The dog isn't the problem, it's the situation that surrounds it. Sorry, but if you're dad isn't going to take care of the dog (and yes, that includes getting up in the middle of the night to let her out), you need to remove her from that household and find a better home for her. Sounds like you have had to take her out in the middle of the night when you were with her correct?

Are you not allowed to have a dog wherever you are? What's keeping you away from the dog?

What about a doggy door?

EDIT: And, the above poster also brings up a good point; could be health related if this is not the usual for the dog (getting up in the middle of the night).


----------



## GawdSed (Sep 1, 2011)

I currently live in an apartment which does not allow dogs... I cannot take her in. And yes, I used to have to get up in the middle of the night/morning to let her out sometimes. I was sort of the designated dog guy out of the 6 of us... 

She barks now because there is nobody that sleeps on the main or basement floor now that I am gone (my parents stay on the top floor and she isn't allowed up there).

She is an older dog, 11 and a half now. It could very well be the issue. She does have the whiter spots on her eyes... which would mean she could be getting a bit blind.

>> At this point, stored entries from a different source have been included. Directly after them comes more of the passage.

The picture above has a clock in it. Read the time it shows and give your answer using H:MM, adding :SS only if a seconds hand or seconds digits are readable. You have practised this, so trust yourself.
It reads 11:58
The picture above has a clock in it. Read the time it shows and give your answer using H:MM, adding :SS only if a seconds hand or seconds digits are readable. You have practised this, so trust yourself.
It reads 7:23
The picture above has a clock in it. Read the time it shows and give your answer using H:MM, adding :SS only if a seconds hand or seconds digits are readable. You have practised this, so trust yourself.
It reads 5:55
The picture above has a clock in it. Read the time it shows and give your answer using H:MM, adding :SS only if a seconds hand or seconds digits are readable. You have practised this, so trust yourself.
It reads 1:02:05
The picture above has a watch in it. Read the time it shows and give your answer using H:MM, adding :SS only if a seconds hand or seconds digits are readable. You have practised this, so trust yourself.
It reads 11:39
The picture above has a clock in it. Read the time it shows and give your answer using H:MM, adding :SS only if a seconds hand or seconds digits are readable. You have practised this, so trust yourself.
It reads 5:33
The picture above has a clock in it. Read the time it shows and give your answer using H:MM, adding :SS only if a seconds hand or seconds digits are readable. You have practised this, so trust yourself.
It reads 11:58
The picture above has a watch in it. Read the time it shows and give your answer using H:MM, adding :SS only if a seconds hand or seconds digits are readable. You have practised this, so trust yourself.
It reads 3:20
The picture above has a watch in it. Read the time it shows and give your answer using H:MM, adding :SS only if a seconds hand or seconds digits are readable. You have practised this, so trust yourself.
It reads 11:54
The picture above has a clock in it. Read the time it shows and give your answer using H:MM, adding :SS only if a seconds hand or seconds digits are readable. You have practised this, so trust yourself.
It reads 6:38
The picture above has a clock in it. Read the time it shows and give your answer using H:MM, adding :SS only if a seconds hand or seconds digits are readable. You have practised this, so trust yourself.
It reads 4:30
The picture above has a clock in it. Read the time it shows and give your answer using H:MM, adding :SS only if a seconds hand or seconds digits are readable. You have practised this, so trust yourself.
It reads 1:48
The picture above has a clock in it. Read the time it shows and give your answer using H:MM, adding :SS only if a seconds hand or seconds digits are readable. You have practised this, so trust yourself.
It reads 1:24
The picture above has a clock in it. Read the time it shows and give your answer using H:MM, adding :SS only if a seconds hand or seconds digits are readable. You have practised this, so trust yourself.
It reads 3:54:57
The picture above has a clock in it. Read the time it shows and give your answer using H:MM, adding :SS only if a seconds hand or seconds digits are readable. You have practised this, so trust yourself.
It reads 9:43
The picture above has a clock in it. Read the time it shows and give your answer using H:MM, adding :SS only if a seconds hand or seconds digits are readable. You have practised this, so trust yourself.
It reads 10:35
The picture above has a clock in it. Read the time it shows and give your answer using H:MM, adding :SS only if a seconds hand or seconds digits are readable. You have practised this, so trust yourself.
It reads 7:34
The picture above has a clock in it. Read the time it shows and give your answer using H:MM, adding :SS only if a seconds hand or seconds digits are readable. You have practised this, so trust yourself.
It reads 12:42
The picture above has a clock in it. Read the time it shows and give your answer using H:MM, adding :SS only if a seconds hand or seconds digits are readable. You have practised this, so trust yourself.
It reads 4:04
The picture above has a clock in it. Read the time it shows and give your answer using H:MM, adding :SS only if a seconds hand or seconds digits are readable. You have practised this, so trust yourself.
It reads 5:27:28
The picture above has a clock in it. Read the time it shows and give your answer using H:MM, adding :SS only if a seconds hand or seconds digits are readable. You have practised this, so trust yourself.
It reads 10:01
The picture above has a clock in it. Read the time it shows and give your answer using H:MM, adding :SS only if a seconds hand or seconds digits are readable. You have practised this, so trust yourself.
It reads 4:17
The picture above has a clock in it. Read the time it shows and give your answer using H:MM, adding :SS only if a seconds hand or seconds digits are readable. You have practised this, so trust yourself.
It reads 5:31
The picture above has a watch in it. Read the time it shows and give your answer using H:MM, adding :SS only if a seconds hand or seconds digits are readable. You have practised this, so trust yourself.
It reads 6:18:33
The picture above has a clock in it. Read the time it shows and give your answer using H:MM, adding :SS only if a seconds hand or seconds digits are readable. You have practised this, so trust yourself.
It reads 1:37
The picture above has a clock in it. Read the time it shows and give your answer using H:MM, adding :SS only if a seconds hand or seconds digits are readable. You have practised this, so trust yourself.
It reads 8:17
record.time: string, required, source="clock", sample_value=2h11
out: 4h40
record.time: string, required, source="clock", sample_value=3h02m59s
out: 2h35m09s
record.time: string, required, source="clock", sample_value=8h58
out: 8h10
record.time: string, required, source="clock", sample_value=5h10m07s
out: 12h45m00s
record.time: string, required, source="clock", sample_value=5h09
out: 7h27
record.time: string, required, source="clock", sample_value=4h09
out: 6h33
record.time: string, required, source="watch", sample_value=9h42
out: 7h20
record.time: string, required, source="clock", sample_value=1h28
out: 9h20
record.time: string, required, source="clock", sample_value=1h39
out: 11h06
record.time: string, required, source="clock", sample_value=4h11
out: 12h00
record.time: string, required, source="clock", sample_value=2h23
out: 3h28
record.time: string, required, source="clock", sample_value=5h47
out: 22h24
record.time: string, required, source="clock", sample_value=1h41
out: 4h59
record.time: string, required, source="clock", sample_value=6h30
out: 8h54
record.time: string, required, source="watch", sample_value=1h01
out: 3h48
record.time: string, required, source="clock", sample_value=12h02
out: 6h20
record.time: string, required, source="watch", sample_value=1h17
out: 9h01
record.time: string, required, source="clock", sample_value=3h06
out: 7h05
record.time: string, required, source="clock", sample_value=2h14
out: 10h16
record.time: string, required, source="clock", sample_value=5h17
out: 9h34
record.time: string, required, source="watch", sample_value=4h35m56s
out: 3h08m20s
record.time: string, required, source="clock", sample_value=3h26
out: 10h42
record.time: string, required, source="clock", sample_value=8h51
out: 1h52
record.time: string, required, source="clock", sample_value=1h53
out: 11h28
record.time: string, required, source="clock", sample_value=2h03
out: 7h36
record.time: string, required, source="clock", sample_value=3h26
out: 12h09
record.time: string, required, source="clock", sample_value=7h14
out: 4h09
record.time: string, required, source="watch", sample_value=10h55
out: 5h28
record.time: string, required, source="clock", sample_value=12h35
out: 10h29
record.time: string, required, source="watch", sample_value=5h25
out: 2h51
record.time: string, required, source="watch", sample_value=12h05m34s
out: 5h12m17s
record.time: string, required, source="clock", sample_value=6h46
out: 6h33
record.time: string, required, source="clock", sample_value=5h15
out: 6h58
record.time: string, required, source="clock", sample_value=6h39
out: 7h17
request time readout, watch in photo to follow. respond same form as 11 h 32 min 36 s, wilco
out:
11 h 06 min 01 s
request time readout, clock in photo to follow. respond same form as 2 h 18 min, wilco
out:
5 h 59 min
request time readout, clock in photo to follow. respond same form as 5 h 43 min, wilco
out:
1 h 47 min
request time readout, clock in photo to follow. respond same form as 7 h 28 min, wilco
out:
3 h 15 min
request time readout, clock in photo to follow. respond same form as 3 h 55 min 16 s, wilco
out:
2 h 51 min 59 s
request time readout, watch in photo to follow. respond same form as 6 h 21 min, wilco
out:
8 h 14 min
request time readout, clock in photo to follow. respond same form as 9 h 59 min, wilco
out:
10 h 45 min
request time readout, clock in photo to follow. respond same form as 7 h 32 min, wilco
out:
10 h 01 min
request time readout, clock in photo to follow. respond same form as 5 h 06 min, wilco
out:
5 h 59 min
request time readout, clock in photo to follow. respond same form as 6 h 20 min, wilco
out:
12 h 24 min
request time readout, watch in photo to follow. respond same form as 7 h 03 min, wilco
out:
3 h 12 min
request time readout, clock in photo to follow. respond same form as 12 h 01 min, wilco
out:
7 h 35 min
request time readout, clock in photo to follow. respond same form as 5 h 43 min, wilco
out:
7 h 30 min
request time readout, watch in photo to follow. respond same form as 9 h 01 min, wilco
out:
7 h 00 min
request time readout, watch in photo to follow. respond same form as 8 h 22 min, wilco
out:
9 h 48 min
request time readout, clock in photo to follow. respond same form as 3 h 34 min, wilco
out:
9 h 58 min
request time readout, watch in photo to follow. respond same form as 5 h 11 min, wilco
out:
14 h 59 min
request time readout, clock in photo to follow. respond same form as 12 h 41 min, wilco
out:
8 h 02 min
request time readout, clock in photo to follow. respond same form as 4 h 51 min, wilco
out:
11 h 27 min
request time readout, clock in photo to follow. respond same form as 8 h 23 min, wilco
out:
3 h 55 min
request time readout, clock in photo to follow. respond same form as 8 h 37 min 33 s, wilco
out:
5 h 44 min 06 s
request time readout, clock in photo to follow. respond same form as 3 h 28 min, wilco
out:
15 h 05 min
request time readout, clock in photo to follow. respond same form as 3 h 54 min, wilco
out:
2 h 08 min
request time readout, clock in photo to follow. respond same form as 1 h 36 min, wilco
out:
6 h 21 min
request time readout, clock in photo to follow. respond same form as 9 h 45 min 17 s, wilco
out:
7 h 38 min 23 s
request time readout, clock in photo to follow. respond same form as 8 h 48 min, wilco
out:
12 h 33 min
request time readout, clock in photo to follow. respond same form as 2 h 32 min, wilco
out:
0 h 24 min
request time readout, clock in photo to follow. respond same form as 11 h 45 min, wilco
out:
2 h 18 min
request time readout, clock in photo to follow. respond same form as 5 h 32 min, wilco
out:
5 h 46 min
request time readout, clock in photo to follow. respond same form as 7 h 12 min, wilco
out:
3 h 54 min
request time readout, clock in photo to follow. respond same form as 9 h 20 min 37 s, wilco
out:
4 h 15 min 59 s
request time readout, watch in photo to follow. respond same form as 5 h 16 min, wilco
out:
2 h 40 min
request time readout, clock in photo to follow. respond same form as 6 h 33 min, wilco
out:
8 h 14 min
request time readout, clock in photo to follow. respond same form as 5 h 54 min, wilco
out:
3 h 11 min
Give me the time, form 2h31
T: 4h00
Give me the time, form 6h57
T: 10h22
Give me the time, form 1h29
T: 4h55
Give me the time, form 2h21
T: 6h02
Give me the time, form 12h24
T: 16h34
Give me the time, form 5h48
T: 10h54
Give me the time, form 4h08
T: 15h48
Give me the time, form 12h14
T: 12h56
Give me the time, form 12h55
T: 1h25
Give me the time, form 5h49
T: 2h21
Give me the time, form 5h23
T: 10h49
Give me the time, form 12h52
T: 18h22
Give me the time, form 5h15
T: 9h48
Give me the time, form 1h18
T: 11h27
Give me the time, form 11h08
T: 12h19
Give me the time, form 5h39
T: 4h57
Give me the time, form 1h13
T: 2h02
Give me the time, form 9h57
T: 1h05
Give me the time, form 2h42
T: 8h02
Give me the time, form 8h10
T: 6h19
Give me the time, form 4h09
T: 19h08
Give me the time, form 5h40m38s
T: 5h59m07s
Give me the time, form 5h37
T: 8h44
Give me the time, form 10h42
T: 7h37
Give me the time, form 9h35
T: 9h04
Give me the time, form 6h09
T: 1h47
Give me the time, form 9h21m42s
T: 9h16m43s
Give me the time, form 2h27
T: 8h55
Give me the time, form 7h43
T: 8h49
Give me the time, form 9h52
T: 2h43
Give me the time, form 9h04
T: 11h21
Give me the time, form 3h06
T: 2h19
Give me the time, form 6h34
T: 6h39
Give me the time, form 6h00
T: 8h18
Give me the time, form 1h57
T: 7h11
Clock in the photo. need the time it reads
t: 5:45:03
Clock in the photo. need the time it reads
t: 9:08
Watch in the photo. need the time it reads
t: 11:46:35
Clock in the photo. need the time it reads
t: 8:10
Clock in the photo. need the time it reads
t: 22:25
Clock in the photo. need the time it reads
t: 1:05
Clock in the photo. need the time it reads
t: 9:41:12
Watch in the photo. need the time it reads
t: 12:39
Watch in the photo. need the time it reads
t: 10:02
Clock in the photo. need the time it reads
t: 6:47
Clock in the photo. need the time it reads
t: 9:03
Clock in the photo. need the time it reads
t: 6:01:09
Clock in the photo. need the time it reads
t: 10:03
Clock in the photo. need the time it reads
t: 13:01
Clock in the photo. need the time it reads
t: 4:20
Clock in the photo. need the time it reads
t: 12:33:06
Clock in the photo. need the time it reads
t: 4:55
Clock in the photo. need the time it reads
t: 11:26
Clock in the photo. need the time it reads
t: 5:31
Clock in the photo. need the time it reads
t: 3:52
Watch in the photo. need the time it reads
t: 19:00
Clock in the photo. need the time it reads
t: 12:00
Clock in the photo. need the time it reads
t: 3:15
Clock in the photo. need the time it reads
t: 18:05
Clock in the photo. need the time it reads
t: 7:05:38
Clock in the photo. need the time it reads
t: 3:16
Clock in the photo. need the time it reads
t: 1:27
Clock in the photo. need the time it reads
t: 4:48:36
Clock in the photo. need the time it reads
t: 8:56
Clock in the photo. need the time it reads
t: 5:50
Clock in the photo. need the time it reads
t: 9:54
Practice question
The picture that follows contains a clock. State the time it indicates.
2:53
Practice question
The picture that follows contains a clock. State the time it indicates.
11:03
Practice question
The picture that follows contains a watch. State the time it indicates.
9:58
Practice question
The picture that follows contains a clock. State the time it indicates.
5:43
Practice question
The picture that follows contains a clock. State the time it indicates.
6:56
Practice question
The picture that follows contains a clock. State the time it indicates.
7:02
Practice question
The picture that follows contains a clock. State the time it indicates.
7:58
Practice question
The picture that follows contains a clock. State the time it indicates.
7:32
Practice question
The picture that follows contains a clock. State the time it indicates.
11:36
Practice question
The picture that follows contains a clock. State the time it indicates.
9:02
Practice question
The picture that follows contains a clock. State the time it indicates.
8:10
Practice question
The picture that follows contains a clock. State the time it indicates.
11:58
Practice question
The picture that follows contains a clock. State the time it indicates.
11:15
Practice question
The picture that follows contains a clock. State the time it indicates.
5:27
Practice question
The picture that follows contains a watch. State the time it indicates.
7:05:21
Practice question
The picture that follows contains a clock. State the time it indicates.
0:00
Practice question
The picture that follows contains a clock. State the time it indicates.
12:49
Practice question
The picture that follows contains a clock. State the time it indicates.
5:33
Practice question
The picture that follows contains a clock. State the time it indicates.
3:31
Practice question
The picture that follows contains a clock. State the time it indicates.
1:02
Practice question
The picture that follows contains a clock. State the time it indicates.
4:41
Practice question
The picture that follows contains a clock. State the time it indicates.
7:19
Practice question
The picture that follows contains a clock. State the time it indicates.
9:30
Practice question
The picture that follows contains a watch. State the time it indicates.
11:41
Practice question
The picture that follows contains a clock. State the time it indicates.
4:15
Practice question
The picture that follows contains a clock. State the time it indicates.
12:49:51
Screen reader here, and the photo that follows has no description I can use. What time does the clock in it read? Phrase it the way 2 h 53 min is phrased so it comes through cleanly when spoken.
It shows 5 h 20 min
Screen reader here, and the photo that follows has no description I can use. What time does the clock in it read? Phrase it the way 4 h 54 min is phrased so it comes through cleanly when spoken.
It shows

But overall she's in excellent shape.

I guess I came here to get a miracle solution or something, I really loved that dog. Had her since she was a pup. I guess I sorta blame this on myself for moving out...


----------



## McBee (Jul 1, 2011)

GawdSed said:


> I currently live in an apartment which does not allow dogs... I cannot take her in. And yes, I used to have to get up in the middle of the night/morning to let her out sometimes.
> 
> She barks now because there is nobody that sleeps on the main or basement floor now that I am gone (my parents stay on the top floor and she isn't allowed up there).
> 
> ...


Yeah, no miracle solutions here. 

My impression of your initial post is that the only thing that really changed was you leaving the household. Which means whoever is left to care for the dog needs to adjust their time/schedule to care just how you cared for it. 

I don't want to be presumptuous, but if your father is simply annoyed by the care taking of the dog, that's not a good situation for the dog or the people living in the household.

As far as the barking goes, I guess it depends on what she is barking at/for. And I think a lot of that comes from being left on the lower level and not allowed up stairs. Have you suggested letting her upstairs to see if that mitigates some of the night-time awakenings?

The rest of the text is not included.